Последний шанс (СИ)
Так что 20-й век был практически без вариантов. Во-первых, все-таки 20-й век был и моим родным веком. Родившись в 60-е, я успел захватить немало из эпохи СССР. Да и по детским рассказам деда, теперь находящимся в моем полном распоряжении во всех деталях, помнил многое. Во-вторых, все же не вечность до возвращения, а вполне представимые себе несколько десятков лет, за которые почувствовать себя Дунканом Макклаудом точно не успеешь.
Лезть в пекло Гражданской войны не хотелось совершенно. Как и принимать участие в революции. А вот попытаться не допустить, хотя в это я практически не верил, или хотя бы изменить катастрофическое развитие ситуации в годы Войны, попытаться я был обязан. Размышляя над выбранным для перемещения годом, я поймал себя на мысли, что выбор вы целом должен быть неплох. С одной стороны, прошедший годом ранее так называемый "съезд победителей" поставил временную точку в борьбе с оппозицией. Сталинская линия победила. Уже дали первые результаты индустриализация и коллективизация. С другой стороны, оставалось немало времени до печально известного 37-го года. А значит, были и шансы его предотвратить в том виде, который навевал ужас не на одно последующее поколение советских людей.
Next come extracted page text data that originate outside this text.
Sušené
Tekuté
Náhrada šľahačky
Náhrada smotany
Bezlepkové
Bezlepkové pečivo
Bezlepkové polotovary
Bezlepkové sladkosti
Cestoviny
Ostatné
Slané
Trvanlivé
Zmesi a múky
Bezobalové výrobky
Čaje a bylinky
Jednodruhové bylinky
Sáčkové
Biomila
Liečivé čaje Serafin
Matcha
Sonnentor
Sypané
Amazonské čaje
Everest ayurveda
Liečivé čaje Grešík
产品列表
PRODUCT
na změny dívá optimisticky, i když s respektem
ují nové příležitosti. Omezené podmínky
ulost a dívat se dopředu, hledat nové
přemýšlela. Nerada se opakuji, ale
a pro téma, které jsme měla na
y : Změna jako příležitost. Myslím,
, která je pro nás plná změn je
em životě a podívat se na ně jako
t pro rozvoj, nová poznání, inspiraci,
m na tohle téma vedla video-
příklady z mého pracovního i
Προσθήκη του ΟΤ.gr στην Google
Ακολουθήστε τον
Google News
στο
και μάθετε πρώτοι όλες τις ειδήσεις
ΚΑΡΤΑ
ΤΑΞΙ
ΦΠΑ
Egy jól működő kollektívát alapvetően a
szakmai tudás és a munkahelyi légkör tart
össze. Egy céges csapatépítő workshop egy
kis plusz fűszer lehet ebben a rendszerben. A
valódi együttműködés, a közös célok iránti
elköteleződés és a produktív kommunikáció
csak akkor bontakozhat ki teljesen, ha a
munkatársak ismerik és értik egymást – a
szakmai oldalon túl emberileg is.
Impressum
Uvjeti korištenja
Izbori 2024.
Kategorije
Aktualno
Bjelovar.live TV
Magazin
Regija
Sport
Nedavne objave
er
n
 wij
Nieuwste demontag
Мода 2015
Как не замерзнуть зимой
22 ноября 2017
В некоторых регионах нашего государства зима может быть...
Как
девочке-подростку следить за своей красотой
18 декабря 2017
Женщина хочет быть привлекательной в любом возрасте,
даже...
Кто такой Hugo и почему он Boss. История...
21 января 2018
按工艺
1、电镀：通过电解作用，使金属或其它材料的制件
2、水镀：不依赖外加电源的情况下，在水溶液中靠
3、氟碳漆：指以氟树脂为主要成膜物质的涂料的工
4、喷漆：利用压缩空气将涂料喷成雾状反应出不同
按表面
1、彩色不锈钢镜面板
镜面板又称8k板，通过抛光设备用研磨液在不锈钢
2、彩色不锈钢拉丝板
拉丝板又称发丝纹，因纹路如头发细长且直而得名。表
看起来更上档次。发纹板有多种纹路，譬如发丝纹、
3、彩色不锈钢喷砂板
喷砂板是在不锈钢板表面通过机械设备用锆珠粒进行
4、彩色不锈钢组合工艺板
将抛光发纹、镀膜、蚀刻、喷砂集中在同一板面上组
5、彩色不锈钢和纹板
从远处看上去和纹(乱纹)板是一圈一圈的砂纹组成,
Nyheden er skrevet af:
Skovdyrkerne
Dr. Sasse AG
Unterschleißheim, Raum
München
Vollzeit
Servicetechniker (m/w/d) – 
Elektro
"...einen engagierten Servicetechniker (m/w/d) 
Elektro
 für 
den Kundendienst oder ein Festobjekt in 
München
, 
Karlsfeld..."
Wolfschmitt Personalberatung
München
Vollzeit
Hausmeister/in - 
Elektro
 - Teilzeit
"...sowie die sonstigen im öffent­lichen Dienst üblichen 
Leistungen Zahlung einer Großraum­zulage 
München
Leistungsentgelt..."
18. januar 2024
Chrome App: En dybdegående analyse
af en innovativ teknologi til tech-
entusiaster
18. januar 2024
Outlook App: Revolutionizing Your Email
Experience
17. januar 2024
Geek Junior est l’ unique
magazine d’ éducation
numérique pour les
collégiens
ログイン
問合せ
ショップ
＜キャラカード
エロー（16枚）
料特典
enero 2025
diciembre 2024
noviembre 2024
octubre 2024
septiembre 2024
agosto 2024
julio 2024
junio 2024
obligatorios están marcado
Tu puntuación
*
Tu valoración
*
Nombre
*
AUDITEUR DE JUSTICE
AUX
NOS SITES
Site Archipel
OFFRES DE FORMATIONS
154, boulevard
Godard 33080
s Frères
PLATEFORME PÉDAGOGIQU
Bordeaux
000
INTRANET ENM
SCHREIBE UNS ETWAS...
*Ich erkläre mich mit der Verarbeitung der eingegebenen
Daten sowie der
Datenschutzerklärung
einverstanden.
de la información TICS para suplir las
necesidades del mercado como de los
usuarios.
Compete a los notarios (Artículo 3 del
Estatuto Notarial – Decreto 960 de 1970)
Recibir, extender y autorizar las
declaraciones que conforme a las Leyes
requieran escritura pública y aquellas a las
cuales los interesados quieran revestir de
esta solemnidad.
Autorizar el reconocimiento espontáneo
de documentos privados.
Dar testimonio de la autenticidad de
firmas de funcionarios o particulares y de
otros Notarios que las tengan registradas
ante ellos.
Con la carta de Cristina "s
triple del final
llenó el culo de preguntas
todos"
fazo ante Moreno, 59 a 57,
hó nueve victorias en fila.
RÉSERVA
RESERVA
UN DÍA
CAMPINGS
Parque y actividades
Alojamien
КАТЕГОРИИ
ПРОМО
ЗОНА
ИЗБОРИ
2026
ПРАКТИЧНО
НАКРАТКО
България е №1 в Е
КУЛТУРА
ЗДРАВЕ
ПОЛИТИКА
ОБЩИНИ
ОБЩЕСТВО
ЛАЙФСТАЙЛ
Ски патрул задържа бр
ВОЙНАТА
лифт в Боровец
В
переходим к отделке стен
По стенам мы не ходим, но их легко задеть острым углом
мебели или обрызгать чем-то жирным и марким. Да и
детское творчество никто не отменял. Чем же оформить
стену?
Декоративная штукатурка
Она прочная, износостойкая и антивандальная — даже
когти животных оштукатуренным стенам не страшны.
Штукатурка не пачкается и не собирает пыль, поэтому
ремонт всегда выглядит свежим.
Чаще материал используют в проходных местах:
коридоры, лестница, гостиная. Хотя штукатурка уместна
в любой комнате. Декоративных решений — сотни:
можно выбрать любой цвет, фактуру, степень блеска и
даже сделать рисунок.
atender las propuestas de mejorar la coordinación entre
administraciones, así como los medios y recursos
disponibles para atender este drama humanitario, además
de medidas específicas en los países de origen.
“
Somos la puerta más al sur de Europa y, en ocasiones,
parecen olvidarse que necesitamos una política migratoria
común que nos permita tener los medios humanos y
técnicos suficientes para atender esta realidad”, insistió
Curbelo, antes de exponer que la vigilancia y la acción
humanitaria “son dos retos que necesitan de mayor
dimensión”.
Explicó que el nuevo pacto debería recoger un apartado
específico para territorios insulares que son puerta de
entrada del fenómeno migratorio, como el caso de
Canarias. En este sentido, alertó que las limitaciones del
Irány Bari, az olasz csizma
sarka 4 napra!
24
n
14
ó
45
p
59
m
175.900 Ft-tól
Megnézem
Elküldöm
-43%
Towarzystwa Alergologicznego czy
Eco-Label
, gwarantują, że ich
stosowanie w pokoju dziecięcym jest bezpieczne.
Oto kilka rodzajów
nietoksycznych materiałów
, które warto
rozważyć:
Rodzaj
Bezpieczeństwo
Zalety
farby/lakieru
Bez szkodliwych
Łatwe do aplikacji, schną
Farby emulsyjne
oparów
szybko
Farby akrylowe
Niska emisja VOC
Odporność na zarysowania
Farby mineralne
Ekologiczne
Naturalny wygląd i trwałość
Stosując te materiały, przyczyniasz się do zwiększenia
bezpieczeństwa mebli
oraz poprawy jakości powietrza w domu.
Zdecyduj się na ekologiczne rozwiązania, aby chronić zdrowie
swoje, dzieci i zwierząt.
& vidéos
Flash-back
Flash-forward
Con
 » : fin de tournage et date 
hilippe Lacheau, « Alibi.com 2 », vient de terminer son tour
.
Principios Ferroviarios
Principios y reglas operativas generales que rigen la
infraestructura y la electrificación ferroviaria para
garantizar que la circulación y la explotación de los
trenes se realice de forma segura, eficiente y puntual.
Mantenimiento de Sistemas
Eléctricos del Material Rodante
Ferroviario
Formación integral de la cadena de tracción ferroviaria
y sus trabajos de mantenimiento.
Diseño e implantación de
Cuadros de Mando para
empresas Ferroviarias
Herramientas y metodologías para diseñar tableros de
В моем времени, к сожалению, память о тех временах сильно исказила реальность. Большинство, не утруждая себя в поиске исходной информации, разделились на два непримиримых лагеря с довольно примитивными позициями. Одни нацепили на Сталина ярлык "кровавого диктатора" и человеконенавистника, озабоченного исключительно личной властью и ее сохранением. Другие с не меньшей пеной у рта готовы были оправдать все, что творилось в конце тридцатых годов. А истина, как всегда, лежит между крайностями. Были и справедливые репрессии, были и настоящие шпионы или пособники врага. Были и оппозиционеры, готовые при первой возможности к перевороту. И их было гораздо больше, чем принято считать сейчас в нашем "светлом демократическом завтра". Внимательное изучение первых послереволюционных десятилетий позволяет составить довольно неприглядную картину всевозможных течений, оппозиций, коалиций и тому подобных групп и группочек "товарищей по партии", только и мечтавших, чтобы вцепиться друг другу в глотку.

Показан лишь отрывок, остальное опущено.